ECTRIMS 2013
Recent studies in the uses of Natalizumab and Peginterferon Beta-1a to Treat Relapsing-Remitting Multiple Sclerosis
At a satellite symposium during the European Committee for Treatment and Research in Multiple Sclerosis (ECTRIMS) conference, presenters focused upon the usage of disease-modifying treatments (DMT) in relapsing-remitting multiple sclerosis (RRMS). The presentation echoed the efficacy of using DMT to delay disease progression and to improve quality-of-life in patients with RRMS. More specifically, discussion focused upon newer therapies, natalizumab and peginterferon beta-1a, and traced their respective efficacies.

Presenting at the symposium were Hans-Peter Hartung, MD, PhD, chair of neurology at Heinrich-Heine-University, Düsseldorf, Germany; Gavin Giovannoni, PhD, chair of neurology, Blizard Institute of Cell and Molecular Science, Barts and The London School of Medicine and Dentistry; and Peter Calabresi, professor of neurology, director, Division of Neuroimmunology, Director, the Johns Hopkins Multiple Sclerosis Center.

Dr Giovannoni advocated for the use of natalizumab in the treatment of RRMS. Giovannoni revealed the overall benefit of the therapy in a post-hoc analysis illustrating years of disease-free activity in patients with RRMS, concluding with a staggering 37% natalizumab versus 7% placebo at the 2-year mark. Giovannoni went on to demonstrate that natalizumab can stabilize EDSS scores, especially when used earlier in the disease course, and that it can bring improvements in fatigue, cognition, bladder function, and quality-of-life.

Natalizumab’s most serious adverse event, according to Giovannoni, is the risk of progressive multifocal leukoencephalopathy (PML). While the risk of PML is minimal (1 in 10,000) in anti-JCV antibody-negative patients, there is a considerable risk of PML in anti-JCV antibody-positive patients (≤1 in 1000). Giovannoni pointed out, however, that some patients with high PML risk did not want to switch therapies, evidence that the DMT is truly beneficial in terms of quality-of-life. Current practice recommends that the usage of natalizumab for more than 2 years be considered on a case-by-case basis.

Prof Calabresi then discussed another DMT, peginterferon beta-1a, and the recent phase-3 ADVANCE study that traced its efficacy. According to Calabresi, peginterferon beta-1a continues the benefits of other interferons including producing meaningful results in multiple measures of MS disease activity, and being well-tolerated with a known side effect profile. To demonstrate the efficacy of the therapy, Calabresi pointed to favorable results in the primary endpoint and secondary end points of the ADVANCE study.

With its focus on annualized relapse rate, ADVANCE’s primary end point showed that in year 1 of an annualized relapse rate, the use of peginterferon beta-1a (every 2 to 4 weeks) greatly reduced this rate. When compared to placebo (n = 500) 0.397, peginterferon beta-1a q4w (n = 500) brought a 28% reduction (0.288), and peginterferon beta-1a q2w (n = 512) brought a 36% reduction (0.256).

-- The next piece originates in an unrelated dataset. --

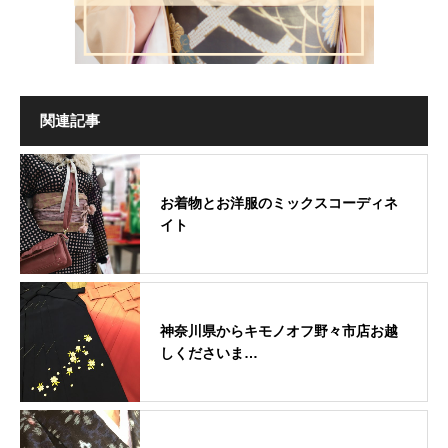
関連記事
お着物とお洋服のミックスコーディネ
イト
神奈川県からキモノオフ野々市店お越
しくださいま…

In a secondary end point looking at time to disability progression, peginterferon beta-1a showed significant reduction in the risk of disability progression. Results illustrated a 38% reduction against placebo when the DMT was administered every 2 or 4 weeks. Other observed benefits of peginterferon beta-1a included significant reduction in the number of new or newly enlarged T2 lesions and GD+ lesions (when administered every 2 weeks), low rates of neutralizing antibody formation regardless of dosing regimen.

While peginterferon beta-1a has not yet been approved, Calabresi hopes to see it included in the line of efficacious IFN beta therapies in relapsing MS.